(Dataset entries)
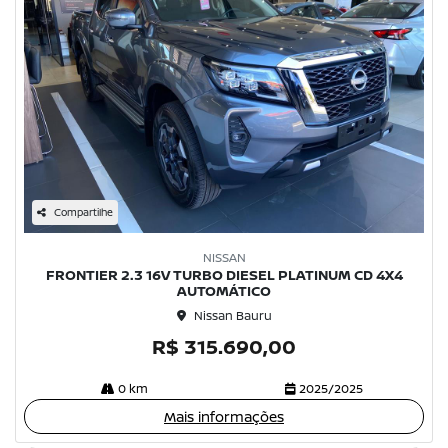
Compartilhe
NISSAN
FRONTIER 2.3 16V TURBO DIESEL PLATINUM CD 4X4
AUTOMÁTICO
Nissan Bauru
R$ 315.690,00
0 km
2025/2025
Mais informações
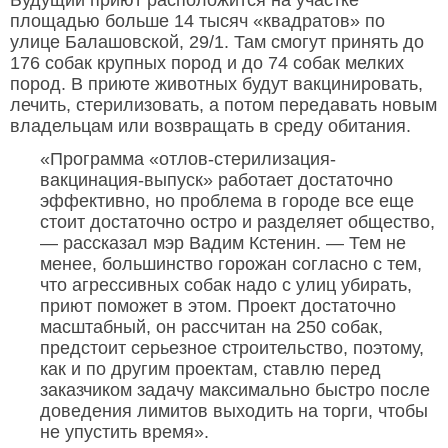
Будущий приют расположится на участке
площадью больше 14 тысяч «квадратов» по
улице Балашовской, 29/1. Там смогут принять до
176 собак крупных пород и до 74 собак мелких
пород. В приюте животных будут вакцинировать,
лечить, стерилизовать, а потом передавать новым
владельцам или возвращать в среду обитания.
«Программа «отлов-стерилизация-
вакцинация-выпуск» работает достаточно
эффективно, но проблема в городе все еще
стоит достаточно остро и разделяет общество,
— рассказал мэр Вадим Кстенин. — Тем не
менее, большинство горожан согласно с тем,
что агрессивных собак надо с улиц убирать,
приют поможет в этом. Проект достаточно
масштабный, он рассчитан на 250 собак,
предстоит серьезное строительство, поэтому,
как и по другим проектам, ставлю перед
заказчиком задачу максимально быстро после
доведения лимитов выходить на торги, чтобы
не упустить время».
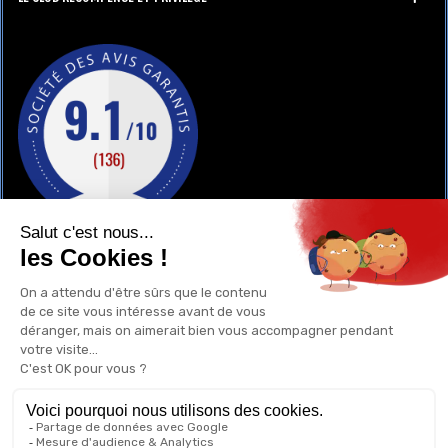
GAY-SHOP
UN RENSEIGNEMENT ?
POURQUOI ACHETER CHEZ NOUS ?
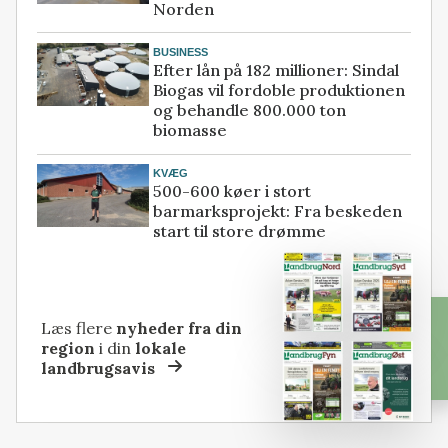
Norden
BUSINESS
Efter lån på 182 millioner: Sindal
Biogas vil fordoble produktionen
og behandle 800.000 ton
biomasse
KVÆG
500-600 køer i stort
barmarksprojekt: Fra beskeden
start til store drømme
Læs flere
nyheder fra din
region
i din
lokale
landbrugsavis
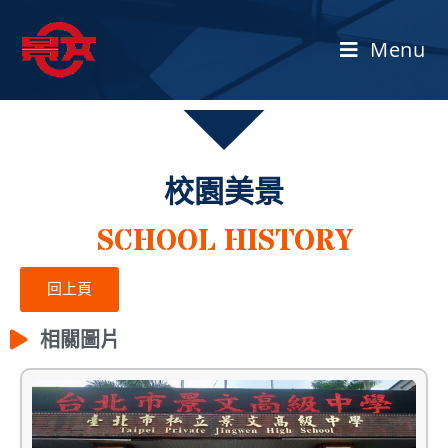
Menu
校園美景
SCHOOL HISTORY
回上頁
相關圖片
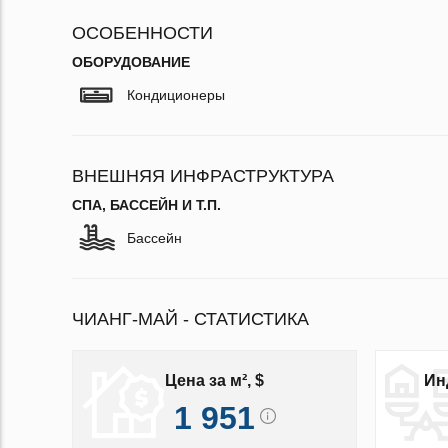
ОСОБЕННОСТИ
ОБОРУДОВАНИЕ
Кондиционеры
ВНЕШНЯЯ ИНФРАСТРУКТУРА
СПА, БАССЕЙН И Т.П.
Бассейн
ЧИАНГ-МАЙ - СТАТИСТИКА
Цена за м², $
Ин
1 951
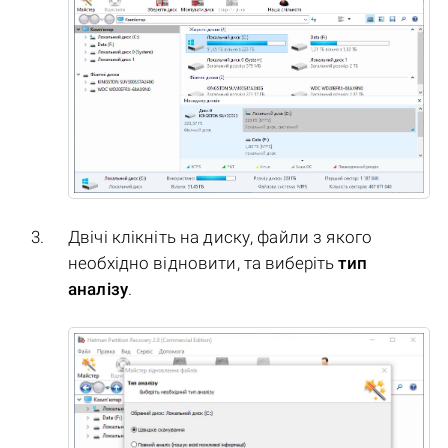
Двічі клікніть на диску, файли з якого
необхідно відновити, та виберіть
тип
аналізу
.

__PROBLEM DESCRIPTION__
Rewrite the text of every entry above without the pictures, replacing "Mais informações" with "Ver detalhes" and leaving everything else unchanged.

__SOLUTION__
Compartilhe
NISSAN
FRONTIER 2.3 16V TURBO DIESEL PLATINUM CD 4X4
AUTOMÁTICO
Nissan Bauru
R$ 315.690,00
0 km
2025/2025
Ver detalhes
Будущий приют расположится на участке
площадью больше 14 тысяч «квадратов» по
улице Балашовской, 29/1. Там смогут принять до
176 собак крупных пород и до 74 собак мелких
пород. В приюте животных будут вакцинировать,
лечить, стерилизовать, а потом передавать новым
владельцам или возвращать в среду обитания.
«Программа «отлов-стерилизация-
вакцинация-выпуск» работает достаточно
эффективно, но проблема в городе все еще
стоит достаточно остро и разделяет общество,
— рассказал мэр Вадим Кстенин. — Тем не
менее, большинство горожан согласно с тем,
что агрессивных собак надо с улиц убирать,
приют поможет в этом. Проект достаточно
масштабный, он рассчитан на 250 собак,
предстоит серьезное строительство, поэтому,
как и по другим проектам, ставлю перед
заказчиком задачу максимально быстро после
доведения лимитов выходить на торги, чтобы
не упустить время».
GAY-SHOP
UN RENSEIGNEMENT ?
POURQUOI ACHETER CHEZ NOUS ?
Norden
BUSINESS
Efter lån på 182 millioner: Sindal
Biogas vil fordoble produktionen
og behandle 800.000 ton
biomasse
KVÆG
500-600 køer i stort
barmarksprojekt: Fra beskeden
start til store drømme
Læs flere
nyheder fra din
region
i din
lokale
landbrugsavis
Menu
校園美景
SCHOOL HISTORY
回上頁
相關圖片
ОСОБЕННОСТИ
ОБОРУДОВАНИЕ
Кондиционеры
ВНЕШНЯЯ ИНФРАСТРУКТУРА
СПА, БАССЕЙН И Т.П.
Бассейн
ЧИАНГ-МАЙ - СТАТИСТИКА
Цена за м², $
Ин
1 951
Двічі клікніть на диску, файли з якого
необхідно відновити, та виберіть
тип
аналізу
.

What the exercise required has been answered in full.